* _PROBLEM DESCRIPTION_:
Return each line of the entries below verbatim, omitting the pictures.

* _WORKING DATA_:
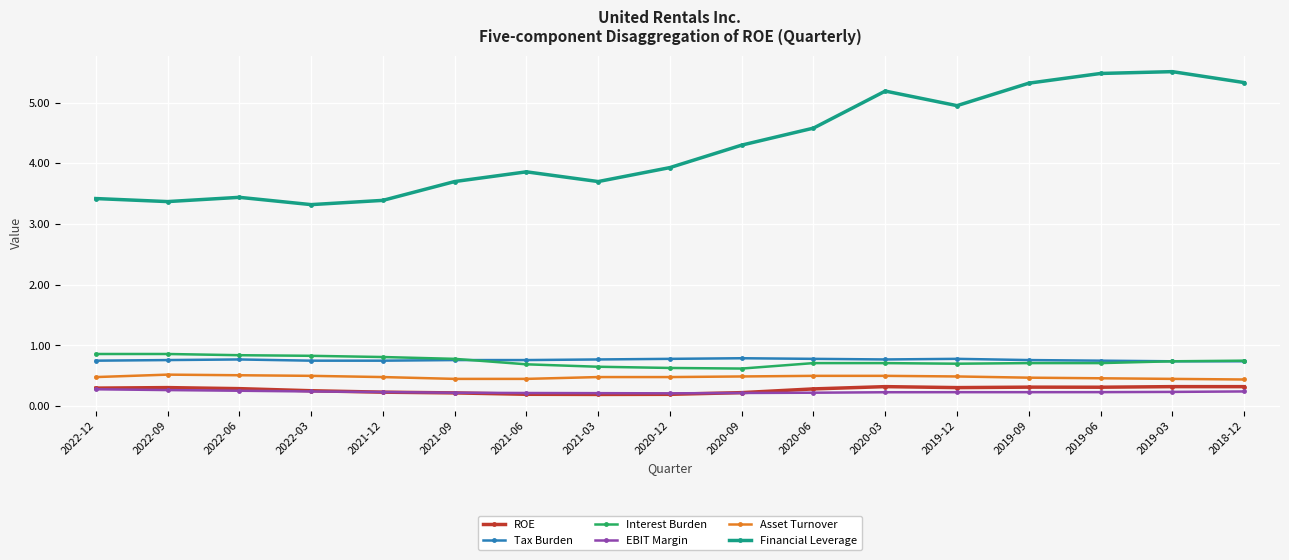

True or false: ROE and Asset Turnover cross at least once.

False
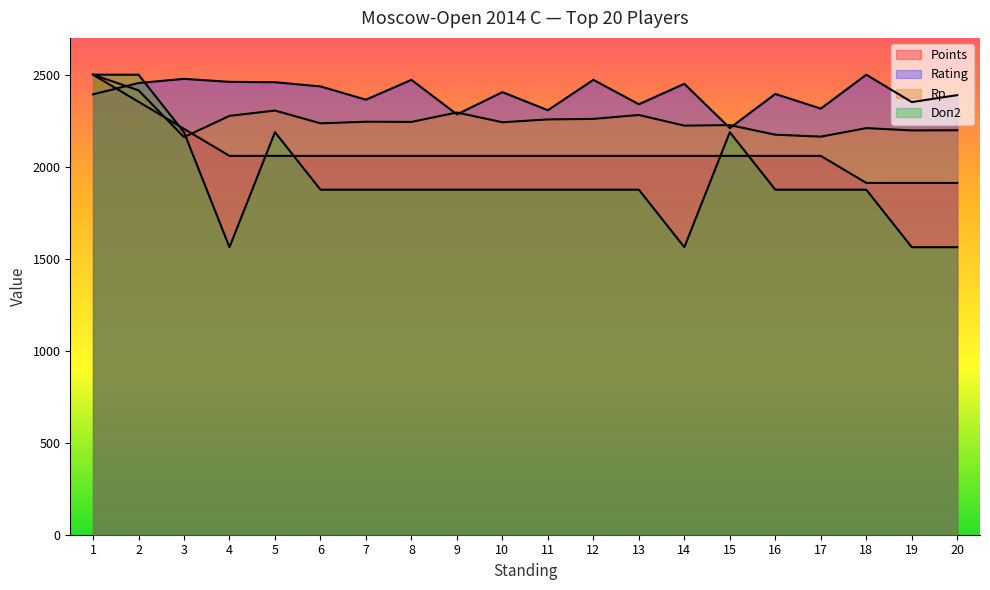

In Rating, how many points are lower than both neighbors (excluding endpoints)?

7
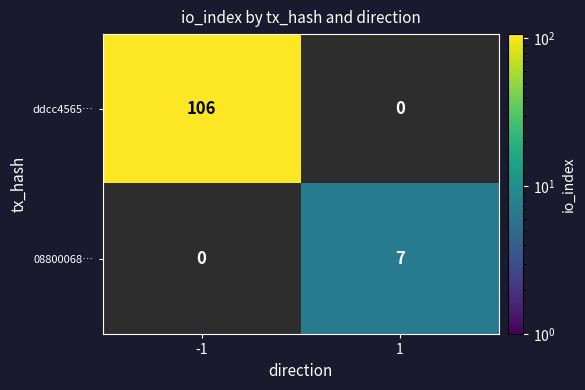

True or false: ddcc4565… has a value of 106 at -1.

True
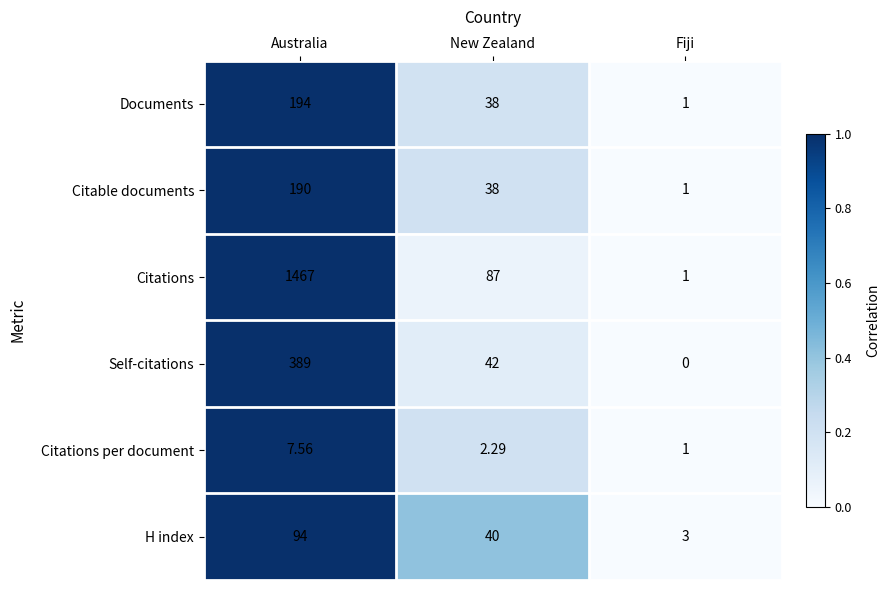

At which label is Citable documents closest to 95?

New Zealand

* _PROBLEM SOLUTION_:
True or false: ROE and Asset Turnover cross at least once.

False

In Rating, how many points are lower than both neighbors (excluding endpoints)?

7

True or false: ddcc4565… has a value of 106 at -1.

True

At which label is Citable documents closest to 95?

New Zealand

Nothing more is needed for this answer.